Nucléaire: comment Engie dicte ses lois

Il y aura des coups de bluff et des coups de force. Et c’est le Premier ministre Alexander De Croo en personne qui devra mouiller son maillot. Car “certains” suspectent que la ministre Groen Tinne Van der Straeten, ancienne avocate qui a travaillé dans le gaz et le renouvelable, et Thierry Saegeman, l’actuel boss d’Engie et chasseur de niches de subsides en faveur du renouvelable, s’entendent pour ne pas faire avancer le dossier. Politiquement, techniquement, financièrement… La négociation de la prolongation du nucléaire belge ne sera pas une promenade de santé. Pourtant, les tractations entre le gouvernement et Engie devront aboutir pour le mois de juin, selon l’échéance que s’est fixé le fédéral.

D’ici là, ils ont décidé de couper les micros après que Thierry Saegeman a fait trembler tout le monde en faisant valoir qu’il serait difficile de les prolonger avant 2027. Or le gouvernement ­fédéral veut maintenir ouvertes deux centrales nucléaires pendant dix années supplémentaires après 2025, date à laquelle la sortie du nucléaire devrait normalement être achevée. C’est que de réels problèmes techniques se posent. Il faut par exemple entre deux et trois ans pour construire sur mesure une pièce aussi sensible qu’une pompe de refroidissement, et obtenir du combustible nucléaire demande 30 mois.
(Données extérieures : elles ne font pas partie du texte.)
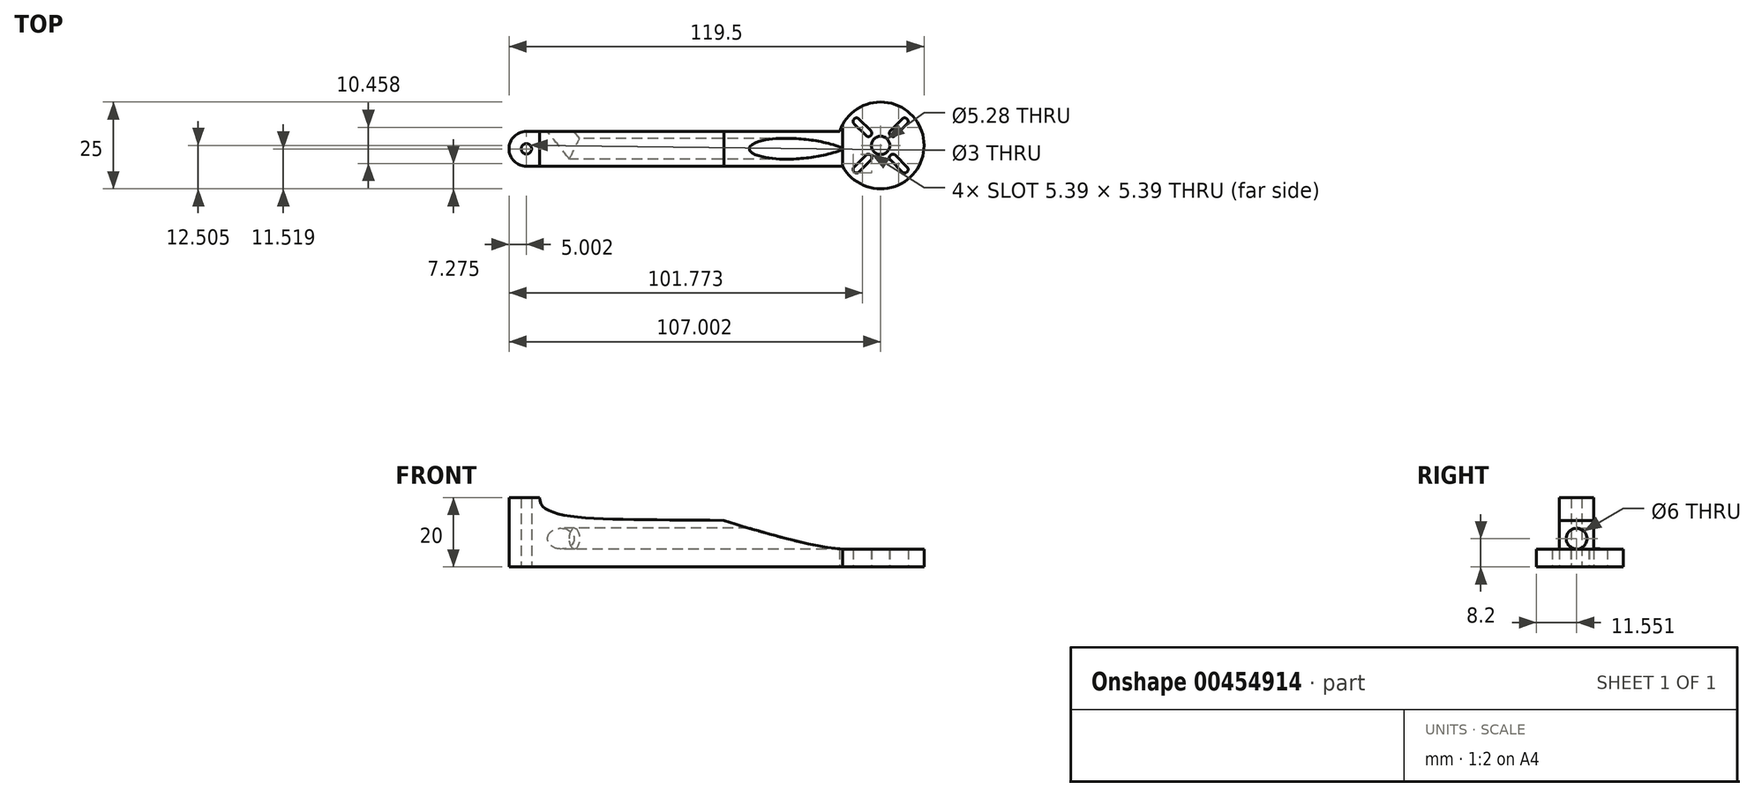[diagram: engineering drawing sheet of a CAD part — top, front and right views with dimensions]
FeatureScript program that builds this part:
annotation { "Feature Type Name" : "Feature", "Feature Type Description" : "" }
export const myFeature = defineFeature(function(context is Context, id is Id, definition is map)
    precondition{}
    {
        {
            var Q0;
            Q0=qCreatedBy(makeId("Top.planeOp"),FACE);
            var sketch = newSketch(context, id + "F0", { "sketchPlane" : qUnion([Q0])});
            skLineSegment(sketch, "E0", {"start": v(-139.16, 59.15) * mm, "end": v(-37.16, 59.15) * mm, "construction": true});
            skArc(sketch, "E1", {"start": v(-48.13, 53.17) * mm, "mid": v(-24.7, 60.23) * mm, "end": v(-49, 63.17) * mm});
            skLineSegment(sketch, "E2", {"start": v(-139.16, 63.17) * mm, "end": v(-49, 63.17) * mm});
            skLineSegment(sketch, "E3", {"start": v(-139.16, 53.17) * mm, "end": v(-48.13, 53.17) * mm});
            skCircle(sketch, "E4", {"center": v(-37.16, 59.15) * mm, "radius": 2.64 * mm});
            skArc(sketch, "E5.0.startCap", {"start": v(-44.79, 65.37) * mm, "mid": v(-44.79, 66.78) * mm, "end": v(-43.37, 66.78) * mm});
            skArc(sketch, "E5.0.endCap", {"start": v(-39.99, 63.4) * mm, "mid": v(-39.99, 61.98) * mm, "end": v(-41.4, 61.98) * mm});
            skLineSegment(sketch, "E5.0.left", {"start": v(-43.37, 66.78) * mm, "end": v(-39.99, 63.4) * mm});
            skLineSegment(sketch, "E5.0.right", {"start": v(-44.79, 65.37) * mm, "end": v(-41.4, 61.98) * mm});
            skLineSegment(sketch, "E6", {"start": v(-37.16, 59.15) * mm, "end": v(-37.16, 66.76) * mm, "construction": true});
            skArc(sketch, "E7.MirrorCS", {"start": v(-29.53, 65.37) * mm, "mid": v(-29.53, 66.78) * mm, "end": v(-30.94, 66.78) * mm});
            skArc(sketch, "E8.MirrorCS", {"start": v(-34.33, 63.4) * mm, "mid": v(-34.33, 61.98) * mm, "end": v(-32.92, 61.98) * mm});
            skLineSegment(sketch, "E9.MirrorCS", {"start": v(-29.53, 65.37) * mm, "end": v(-32.92, 61.98) * mm});
            skLineSegment(sketch, "E10.MirrorCS", {"start": v(-30.94, 66.78) * mm, "end": v(-34.33, 63.4) * mm});
            skLineSegment(sketch, "E11.MirrorCS", {"start": v(-30.94, 51.52) * mm, "end": v(-34.33, 54.91) * mm});
            skArc(sketch, "E12.MirrorCS", {"start": v(-29.53, 52.94) * mm, "mid": v(-29.53, 51.52) * mm, "end": v(-30.94, 51.52) * mm});
            skLineSegment(sketch, "E13.MirrorCS", {"start": v(-29.53, 52.94) * mm, "end": v(-32.92, 56.33) * mm});
            skArc(sketch, "E14.MirrorCS", {"start": v(-34.33, 54.91) * mm, "mid": v(-34.33, 56.33) * mm, "end": v(-32.92, 56.33) * mm});
            skLineSegment(sketch, "E15.MirrorCS", {"start": v(-44.79, 52.94) * mm, "end": v(-41.4, 56.33) * mm});
            skLineSegment(sketch, "E16.MirrorCS", {"start": v(-43.37, 51.52) * mm, "end": v(-39.99, 54.91) * mm});
            skArc(sketch, "E17.MirrorCS", {"start": v(-39.99, 54.91) * mm, "mid": v(-39.99, 56.33) * mm, "end": v(-41.4, 56.33) * mm});
            skArc(sketch, "E18.MirrorCS", {"start": v(-44.79, 52.94) * mm, "mid": v(-44.79, 51.52) * mm, "end": v(-43.37, 51.52) * mm});
            skLineSegment(sketch, "E19", {"start": v(-37.16, 59.15) * mm, "end": v(-44.76, 66.76) * mm, "construction": true});
            skLineSegment(sketch, "E20", {"start": v(-139.16, 53.17) * mm, "end": v(-139.16, 63.17) * mm, "construction": true});
            skPoint(sketch, "E21", {"position": v(-139.16, 58.17) * mm});
            skArc(sketch, "E22", {"start": v(-139.16, 53.17) * mm, "mid": v(-144.16, 58.17) * mm, "end": v(-139.16, 63.17) * mm});
            skCircle(sketch, "E23", {"center": v(-139.16, 58.17) * mm, "radius": 1.5 * mm});
            skSolve(sketch);
        }
        {
            var Q0;
            Q0=qSketchRegion(id+"F0",true);
            extrude(context, id + "F1", {"entities" : qUnion([Q0]), "depth" : 20 * mm});
        }
        {
            var Q0;
            Q0=makeQuery(id+"F1.opExtrude","SWEPT_FACE",FACE,{"disambiguationData":[OSD([sQuery(id+"F0.wireOp",EDGE,"E3")])]});
            var sketch = newSketch(context, id + "F2", { "sketchPlane" : qUnion([Q0])});
            skFitSpline(sketch, "E24", {"points": [v(-48.13, 5.2) * mm, v(-101.02, 20) * mm], "startDerivative": vector(-37.65, 1.6) * mm, "endDerivative": vector(-23.18, 9.57) * mm});
            skLineSegment(sketch, "E25", {"start": v(-48.13, 5.2) * mm, "end": v(66.1, 5.2) * mm});
            skLineSegment(sketch, "E26", {"start": v(66.1, 5.2) * mm, "end": v(64.34, 23.02) * mm});
            skLineSegment(sketch, "E27", {"start": v(64.34, 23.02) * mm, "end": v(-14.17, 23.97) * mm});
            skLineSegment(sketch, "E28", {"start": v(-14.17, 23.97) * mm, "end": v(-21.08, 20) * mm});
            skLineSegment(sketch, "E29", {"start": v(-48.13, 13.43) * mm, "end": v(-82.25, 13.43) * mm});
            skLineSegment(sketch, "E30", {"start": v(-48.13, 13.43) * mm, "end": v(-48.13, 24.34) * mm});
            skLineSegment(sketch, "E31", {"start": v(-48.13, 24.34) * mm, "end": v(-21.08, 20) * mm});
            skSolve(sketch);
        }
        {
            var Q0;
            Q0=qSketchRegion(id+"F2",true);
            extrude(context, id + "F3", {"entities" : qUnion([Q0]), "operationType" : NewBodyOperationType.REMOVE, "oppositeDirection" : true, "depth" : 25 * mm, "hasSecondDirection" : true, "secondDirectionOppositeDirection" : false, "secondDirectionDepth" : 25 * mm});
        }
        {
            var Q0;
            Q0=makeQuery(id+"F3.boolean.opBoolean","COPY",FACE,{"derivedFrom":makeQuery(id+"F3.opExtrude","SWEPT_FACE",FACE,{"disambiguationData":[OSD([sQuery(id+"F2.wireOp",EDGE,"E25")])]})});
            var sketch = newSketch(context, id + "F4", { "sketchPlane" : qUnion([Q0])});
            skLineSegment(sketch, "E32", {"start": v(-86.71, 58.17) * mm, "end": v(-61.2, 58.17) * mm});
            skLineSegment(sketch, "E33", {"start": v(-86.71, 58.17) * mm, "end": v(-125.32, 58.17) * mm});
            skLineSegment(sketch, "E34", {"start": v(-125.32, 58.17) * mm, "end": v(-138.96, 75.4) * mm});
            skSolve(sketch);
        }
        {
            var Q0;
            Q0=makeQuery(id+"F3.boolean.opBoolean","COPY",EDGE,{"derivedFrom":makeQuery(id+"F3.opExtrude","SWEPT_EDGE",EDGE,{"disambiguationData":[OSD([sQuery(id+"F0.wireOp",EDGE,"E1"),sQuery(id+"F0.wireOp",EDGE,"E3"),sQuery(id+"F2.wireOp",EDGE,"E24"),sQuery(id+"F2.wireOp",EDGE,"E25")])]})});
            cPlane(context, id + "F5", {"entities" : qUnion([Q0]), "cplaneType" : CPlaneType.LINE_ANGLE, "offset" : 25 * mm, "angle" : 90 * degree, "width" : 150 * mm, "height" : 150 * mm});
        }
        {
            var Q0;
            Q0=qCreatedBy(id+"F5.planeOp",FACE);
            var sketch = newSketch(context, id + "F6", { "sketchPlane" : qUnion([Q0])});
            skLineSegment(sketch, "E35.0", {"start": v(65.14, 5.2) * mm, "end": v(53.17, 5.2) * mm, "construction": true});
            skCircle(sketch, "E36", {"center": v(58.2, 8.2) * mm, "radius": 3 * mm});
            skSolve(sketch);
        }
        {
            var Q0;
            Q0=qSketchRegion(id+"F6",true);
            var Q1;
            Q1=qConstructionFilter(qBodyType(qCreatedBy(id+"F4",EDGE),BodyType.WIRE),ConstructionObject.NO);
            sweep(context, id + "F7", {"operationType" : NewBodyOperationType.REMOVE, "profiles" : qUnion([Q0]), "path" : qUnion([Q1])});
        }
        {
            var Q0;
            Q0=makeQuery(id+"F1.opExtrude","SWEPT_FACE",FACE,{"disambiguationData":[OSD([sQuery(id+"F0.wireOp",EDGE,"E3")])]});
            var sketch = newSketch(context, id + "F8", { "sketchPlane" : qUnion([Q0])});
            skPoint(sketch, "E37.0", {"position": v(-82.25, 13.43) * mm});
            skFitSpline(sketch, "E38", {"points": [v(-82.25, 13.43) * mm, v(-135.35, 20) * mm], "startDerivative": vector(-96, 1.58) * mm, "endDerivative": vector(1.3, 22.57) * mm});
            skLineSegment(sketch, "E39", {"start": v(-82.25, 13.43) * mm, "end": v(-32.97, 11.71) * mm});
            skLineSegment(sketch, "E40", {"start": v(-32.97, 11.71) * mm, "end": v(-32.97, 37.38) * mm});
            skLineSegment(sketch, "E41", {"start": v(-32.97, 37.38) * mm, "end": v(-135.35, 20) * mm});
            skSolve(sketch);
        }
        {
            var Q0;
            Q0 = qSketchRegion(id + "F8", true);
            extrude(context, id + "F9", {"entities" : qUnion([Q0]), "operationType" : NewBodyOperationType.REMOVE, "oppositeDirection" : true, "depth" : 25 * mm});
        }
    });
Des problèmes de personnel viennent s’ajouter. Ceux qui sont compétents pour le démantèlement ne le sont pas forcément pour l’exploitation. Or le personnel exploitant, découragé, est parti ou est sur le départ, en particulier pour EDF, le plus gros acteur en Europe. Globalement, on demande à Engie de faire une prolongation de deux réacteurs en un temps fort court: en trois ans et demi alors qu’il aurait plutôt fallu cinq ans, surtout si on prend en compte les aspects légaux. Les Pays-Bas ont mis sept ans. Impossible? Nombre d’experts proches d’Engie estiment cependant que c’est réalisable moyennant un concours de bonnes volontés. Et là, pour l’heure, ce n’est pas gagné.

C’est que les tuiles s’accumulent et placent Engie en position de force pour refuser de jouer ce nouveau jeu. Tous les travaux d’étude sur l’extension de la durée de vie de Doel 4 et Tihange 3 ont été arrêtés en 2020 et il va être difficile de reconstituer les ­équipes qui travaillaient sur ce projet. Thierry ­Saegeman a également noté que le rapport de l’AFCN, l’organisme de surveillance nucléaire de notre pays, ne fait référence qu’à l’aspect de la sécurité nucléaire. En outre, Engie met la pression en disant vouloir être sûr de livrer une installation qui peut effectivement fonctionner pendant dix ans et qui est donc fiable.